> _EXERCISE_
Please copy, exactly as they appear below, the lines from the one containing "immunohistochemical staining in" through the one containing "microscopy captured an".
┄┄┄┄┄┄┄┄┄┄┄┄┄┄┄┄┄┄┄┄
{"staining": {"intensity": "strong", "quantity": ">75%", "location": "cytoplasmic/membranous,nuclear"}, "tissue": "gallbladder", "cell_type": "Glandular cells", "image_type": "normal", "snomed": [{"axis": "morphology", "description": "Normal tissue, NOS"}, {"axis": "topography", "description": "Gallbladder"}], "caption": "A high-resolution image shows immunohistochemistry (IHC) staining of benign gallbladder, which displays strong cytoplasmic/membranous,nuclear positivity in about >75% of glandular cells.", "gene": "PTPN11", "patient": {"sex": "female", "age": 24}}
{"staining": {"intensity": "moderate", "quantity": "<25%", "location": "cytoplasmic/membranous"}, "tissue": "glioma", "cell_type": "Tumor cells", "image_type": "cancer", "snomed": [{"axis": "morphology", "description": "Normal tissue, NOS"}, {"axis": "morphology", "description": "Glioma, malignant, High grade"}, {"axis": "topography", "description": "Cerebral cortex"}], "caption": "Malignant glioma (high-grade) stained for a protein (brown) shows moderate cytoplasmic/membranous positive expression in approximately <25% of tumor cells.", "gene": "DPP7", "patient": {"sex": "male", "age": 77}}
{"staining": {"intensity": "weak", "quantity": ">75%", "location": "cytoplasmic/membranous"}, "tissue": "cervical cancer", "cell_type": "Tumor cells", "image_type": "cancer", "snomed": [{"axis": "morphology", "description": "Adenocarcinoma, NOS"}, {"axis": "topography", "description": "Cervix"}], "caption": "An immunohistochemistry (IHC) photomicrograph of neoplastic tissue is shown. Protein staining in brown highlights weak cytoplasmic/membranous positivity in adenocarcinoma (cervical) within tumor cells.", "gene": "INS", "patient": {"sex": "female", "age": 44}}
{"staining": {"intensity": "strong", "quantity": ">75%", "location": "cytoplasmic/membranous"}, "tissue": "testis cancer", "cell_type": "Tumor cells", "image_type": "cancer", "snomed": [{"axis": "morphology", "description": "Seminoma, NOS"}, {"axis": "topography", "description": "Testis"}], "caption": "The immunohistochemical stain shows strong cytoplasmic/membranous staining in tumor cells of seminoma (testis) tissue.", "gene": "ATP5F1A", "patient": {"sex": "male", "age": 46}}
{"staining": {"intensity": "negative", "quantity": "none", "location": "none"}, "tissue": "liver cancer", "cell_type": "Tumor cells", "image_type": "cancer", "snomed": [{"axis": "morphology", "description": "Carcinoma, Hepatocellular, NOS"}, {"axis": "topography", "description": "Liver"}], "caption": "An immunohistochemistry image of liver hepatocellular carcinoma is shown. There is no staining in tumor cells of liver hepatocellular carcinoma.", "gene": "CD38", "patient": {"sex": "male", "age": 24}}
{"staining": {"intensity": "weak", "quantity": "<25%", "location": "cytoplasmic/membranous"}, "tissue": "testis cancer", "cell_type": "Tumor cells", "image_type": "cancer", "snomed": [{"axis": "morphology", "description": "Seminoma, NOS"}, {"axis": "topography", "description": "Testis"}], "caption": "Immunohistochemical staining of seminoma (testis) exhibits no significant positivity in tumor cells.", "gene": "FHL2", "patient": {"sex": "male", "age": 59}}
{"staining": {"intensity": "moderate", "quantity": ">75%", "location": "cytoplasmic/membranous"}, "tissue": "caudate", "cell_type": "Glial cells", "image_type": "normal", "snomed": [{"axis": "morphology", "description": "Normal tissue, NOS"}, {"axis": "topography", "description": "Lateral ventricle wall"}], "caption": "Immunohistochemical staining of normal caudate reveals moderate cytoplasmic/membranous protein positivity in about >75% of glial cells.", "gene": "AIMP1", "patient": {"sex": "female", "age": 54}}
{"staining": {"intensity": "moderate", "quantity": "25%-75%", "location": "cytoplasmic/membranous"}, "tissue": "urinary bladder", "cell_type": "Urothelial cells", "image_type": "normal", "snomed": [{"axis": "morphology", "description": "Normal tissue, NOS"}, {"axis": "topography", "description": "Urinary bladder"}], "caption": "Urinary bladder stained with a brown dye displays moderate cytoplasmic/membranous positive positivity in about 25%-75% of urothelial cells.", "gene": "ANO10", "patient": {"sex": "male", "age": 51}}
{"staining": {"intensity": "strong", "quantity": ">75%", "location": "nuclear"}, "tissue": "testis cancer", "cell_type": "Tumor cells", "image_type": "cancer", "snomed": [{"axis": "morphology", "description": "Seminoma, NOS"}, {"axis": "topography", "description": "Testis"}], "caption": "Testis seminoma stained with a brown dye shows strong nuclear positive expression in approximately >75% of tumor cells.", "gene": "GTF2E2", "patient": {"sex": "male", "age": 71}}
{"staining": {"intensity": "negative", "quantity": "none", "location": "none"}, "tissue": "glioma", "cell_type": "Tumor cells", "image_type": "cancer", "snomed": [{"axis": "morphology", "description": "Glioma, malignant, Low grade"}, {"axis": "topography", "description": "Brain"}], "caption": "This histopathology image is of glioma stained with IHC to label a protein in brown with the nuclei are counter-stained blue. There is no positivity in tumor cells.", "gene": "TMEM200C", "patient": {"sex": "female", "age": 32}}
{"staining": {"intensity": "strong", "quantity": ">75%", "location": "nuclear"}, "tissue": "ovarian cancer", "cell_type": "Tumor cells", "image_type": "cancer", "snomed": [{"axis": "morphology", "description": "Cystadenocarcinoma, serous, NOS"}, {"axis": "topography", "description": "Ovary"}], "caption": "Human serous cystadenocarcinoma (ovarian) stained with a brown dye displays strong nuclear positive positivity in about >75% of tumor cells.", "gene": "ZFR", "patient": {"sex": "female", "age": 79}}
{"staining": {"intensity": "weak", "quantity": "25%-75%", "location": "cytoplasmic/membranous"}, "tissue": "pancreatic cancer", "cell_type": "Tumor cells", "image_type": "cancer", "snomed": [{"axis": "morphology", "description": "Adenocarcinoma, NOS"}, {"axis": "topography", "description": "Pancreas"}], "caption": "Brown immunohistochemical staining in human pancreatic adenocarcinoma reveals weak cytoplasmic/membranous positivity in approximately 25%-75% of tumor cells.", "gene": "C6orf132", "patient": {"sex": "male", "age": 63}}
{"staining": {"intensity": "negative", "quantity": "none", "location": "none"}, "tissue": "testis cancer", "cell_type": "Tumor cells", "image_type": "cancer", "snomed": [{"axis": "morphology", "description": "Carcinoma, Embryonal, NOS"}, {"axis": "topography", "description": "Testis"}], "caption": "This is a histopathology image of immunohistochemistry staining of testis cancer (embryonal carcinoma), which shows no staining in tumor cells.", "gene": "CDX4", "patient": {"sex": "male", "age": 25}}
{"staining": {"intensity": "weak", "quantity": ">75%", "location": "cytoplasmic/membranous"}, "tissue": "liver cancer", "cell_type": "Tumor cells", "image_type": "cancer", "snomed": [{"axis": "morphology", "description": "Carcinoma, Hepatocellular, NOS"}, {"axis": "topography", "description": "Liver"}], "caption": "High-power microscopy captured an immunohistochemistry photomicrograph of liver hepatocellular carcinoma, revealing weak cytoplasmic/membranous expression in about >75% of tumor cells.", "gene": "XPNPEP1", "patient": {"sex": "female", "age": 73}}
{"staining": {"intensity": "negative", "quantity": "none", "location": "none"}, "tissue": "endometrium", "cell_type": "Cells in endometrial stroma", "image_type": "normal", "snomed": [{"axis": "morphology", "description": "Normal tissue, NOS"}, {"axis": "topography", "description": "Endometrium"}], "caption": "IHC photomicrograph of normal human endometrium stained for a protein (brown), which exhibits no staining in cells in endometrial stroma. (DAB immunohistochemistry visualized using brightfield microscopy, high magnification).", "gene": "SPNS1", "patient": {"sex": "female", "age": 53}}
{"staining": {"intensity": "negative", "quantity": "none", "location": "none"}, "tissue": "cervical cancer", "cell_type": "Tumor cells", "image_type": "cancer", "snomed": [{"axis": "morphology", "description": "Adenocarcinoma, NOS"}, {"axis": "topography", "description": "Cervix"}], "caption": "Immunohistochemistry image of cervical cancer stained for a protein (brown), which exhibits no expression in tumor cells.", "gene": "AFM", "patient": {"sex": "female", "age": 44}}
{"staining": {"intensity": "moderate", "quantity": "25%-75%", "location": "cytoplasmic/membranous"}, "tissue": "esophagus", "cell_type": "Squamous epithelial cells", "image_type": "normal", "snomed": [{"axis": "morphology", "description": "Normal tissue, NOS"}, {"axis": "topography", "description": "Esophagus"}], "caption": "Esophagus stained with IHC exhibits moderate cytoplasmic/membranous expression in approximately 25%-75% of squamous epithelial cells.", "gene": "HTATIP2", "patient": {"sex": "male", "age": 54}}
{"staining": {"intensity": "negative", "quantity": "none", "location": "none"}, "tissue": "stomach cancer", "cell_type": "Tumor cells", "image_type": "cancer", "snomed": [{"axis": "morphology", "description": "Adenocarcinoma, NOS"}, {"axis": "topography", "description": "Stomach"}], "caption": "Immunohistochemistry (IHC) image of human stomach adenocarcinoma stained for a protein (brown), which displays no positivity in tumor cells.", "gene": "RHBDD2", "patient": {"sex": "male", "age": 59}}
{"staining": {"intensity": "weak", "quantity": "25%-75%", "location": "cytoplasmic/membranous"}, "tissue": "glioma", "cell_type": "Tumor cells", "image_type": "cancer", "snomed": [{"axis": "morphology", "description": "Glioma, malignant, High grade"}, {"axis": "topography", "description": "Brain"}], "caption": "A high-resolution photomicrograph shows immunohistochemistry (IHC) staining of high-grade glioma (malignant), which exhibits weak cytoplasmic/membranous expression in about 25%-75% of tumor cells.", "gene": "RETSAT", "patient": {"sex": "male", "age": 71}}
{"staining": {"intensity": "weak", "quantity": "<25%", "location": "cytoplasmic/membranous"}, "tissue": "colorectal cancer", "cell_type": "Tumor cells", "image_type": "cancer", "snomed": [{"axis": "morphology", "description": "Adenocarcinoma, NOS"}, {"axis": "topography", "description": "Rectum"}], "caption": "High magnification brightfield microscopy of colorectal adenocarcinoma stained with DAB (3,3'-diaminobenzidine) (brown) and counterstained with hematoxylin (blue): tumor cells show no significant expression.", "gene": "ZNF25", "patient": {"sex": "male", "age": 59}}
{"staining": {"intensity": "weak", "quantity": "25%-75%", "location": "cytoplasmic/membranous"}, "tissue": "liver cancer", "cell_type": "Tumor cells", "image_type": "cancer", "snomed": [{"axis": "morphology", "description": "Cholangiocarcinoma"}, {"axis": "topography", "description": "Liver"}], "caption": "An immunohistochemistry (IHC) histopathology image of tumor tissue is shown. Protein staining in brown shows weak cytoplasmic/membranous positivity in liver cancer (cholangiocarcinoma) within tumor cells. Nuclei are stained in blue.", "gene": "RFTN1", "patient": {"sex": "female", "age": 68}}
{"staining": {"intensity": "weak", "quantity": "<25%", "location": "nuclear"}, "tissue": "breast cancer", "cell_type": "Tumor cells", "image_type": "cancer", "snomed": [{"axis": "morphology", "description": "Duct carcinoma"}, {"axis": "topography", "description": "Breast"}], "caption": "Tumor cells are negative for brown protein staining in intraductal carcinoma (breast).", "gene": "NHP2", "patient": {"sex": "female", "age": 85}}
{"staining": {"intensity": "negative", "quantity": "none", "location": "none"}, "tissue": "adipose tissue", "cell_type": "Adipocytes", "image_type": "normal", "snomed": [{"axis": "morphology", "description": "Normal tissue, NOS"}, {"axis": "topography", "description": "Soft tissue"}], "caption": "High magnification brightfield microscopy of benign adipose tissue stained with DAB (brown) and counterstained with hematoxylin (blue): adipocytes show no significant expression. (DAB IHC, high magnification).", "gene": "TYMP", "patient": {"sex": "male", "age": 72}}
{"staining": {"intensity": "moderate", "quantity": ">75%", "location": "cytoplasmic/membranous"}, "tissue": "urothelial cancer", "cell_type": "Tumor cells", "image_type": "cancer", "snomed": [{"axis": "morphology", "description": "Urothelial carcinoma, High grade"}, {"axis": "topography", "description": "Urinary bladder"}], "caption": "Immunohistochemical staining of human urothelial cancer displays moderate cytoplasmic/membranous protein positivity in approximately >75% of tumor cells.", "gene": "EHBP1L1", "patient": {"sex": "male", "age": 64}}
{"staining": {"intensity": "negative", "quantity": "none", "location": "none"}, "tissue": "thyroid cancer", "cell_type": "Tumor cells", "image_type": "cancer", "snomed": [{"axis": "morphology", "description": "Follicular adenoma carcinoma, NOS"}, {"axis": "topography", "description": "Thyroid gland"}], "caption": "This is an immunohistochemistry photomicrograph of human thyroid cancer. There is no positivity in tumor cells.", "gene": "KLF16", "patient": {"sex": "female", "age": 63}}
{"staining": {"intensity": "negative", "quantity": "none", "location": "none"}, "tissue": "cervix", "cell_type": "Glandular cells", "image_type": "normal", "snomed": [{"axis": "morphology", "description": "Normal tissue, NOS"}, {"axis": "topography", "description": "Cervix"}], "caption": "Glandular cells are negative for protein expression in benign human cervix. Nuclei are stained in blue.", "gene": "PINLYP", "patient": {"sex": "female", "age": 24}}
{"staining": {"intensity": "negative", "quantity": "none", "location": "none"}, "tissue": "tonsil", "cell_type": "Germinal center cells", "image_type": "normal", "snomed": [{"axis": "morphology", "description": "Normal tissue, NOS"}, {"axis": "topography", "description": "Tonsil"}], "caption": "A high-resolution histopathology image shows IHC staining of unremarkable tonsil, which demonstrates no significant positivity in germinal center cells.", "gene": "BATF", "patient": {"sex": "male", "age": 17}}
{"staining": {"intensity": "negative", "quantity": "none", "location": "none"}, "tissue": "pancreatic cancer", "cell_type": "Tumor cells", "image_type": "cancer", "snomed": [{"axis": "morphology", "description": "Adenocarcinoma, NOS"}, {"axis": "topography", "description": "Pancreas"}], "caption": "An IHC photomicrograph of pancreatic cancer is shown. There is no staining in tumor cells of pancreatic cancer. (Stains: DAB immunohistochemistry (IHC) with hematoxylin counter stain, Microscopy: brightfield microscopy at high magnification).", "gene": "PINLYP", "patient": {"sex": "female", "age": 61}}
┄┄┄┄┄┄┄┄┄┄┄┄┄┄┄┄┄┄┄┄
> _OUTPUT OF THE TASK_
{"staining": {"intensity": "weak", "quantity": "25%-75%", "location": "cytoplasmic/membranous"}, "tissue": "pancreatic cancer", "cell_type": "Tumor cells", "image_type": "cancer", "snomed": [{"axis": "morphology", "description": "Adenocarcinoma, NOS"}, {"axis": "topography", "description": "Pancreas"}], "caption": "Brown immunohistochemical staining in human pancreatic adenocarcinoma reveals weak cytoplasmic/membranous positivity in approximately 25%-75% of tumor cells.", "gene": "C6orf132", "patient": {"sex": "male", "age": 63}}
{"staining": {"intensity": "negative", "quantity": "none", "location": "none"}, "tissue": "testis cancer", "cell_type": "Tumor cells", "image_type": "cancer", "snomed": [{"axis": "morphology", "description": "Carcinoma, Embryonal, NOS"}, {"axis": "topography", "description": "Testis"}], "caption": "This is a histopathology image of immunohistochemistry staining of testis cancer (embryonal carcinoma), which shows no staining in tumor cells.", "gene": "CDX4", "patient": {"sex": "male", "age": 25}}
{"staining": {"intensity": "weak", "quantity": ">75%", "location": "cytoplasmic/membranous"}, "tissue": "liver cancer", "cell_type": "Tumor cells", "image_type": "cancer", "snomed": [{"axis": "morphology", "description": "Carcinoma, Hepatocellular, NOS"}, {"axis": "topography", "description": "Liver"}], "caption": "High-power microscopy captured an immunohistochemistry photomicrograph of liver hepatocellular carcinoma, revealing weak cytoplasmic/membranous expression in about >75% of tumor cells.", "gene": "XPNPEP1", "patient": {"sex": "female", "age": 73}}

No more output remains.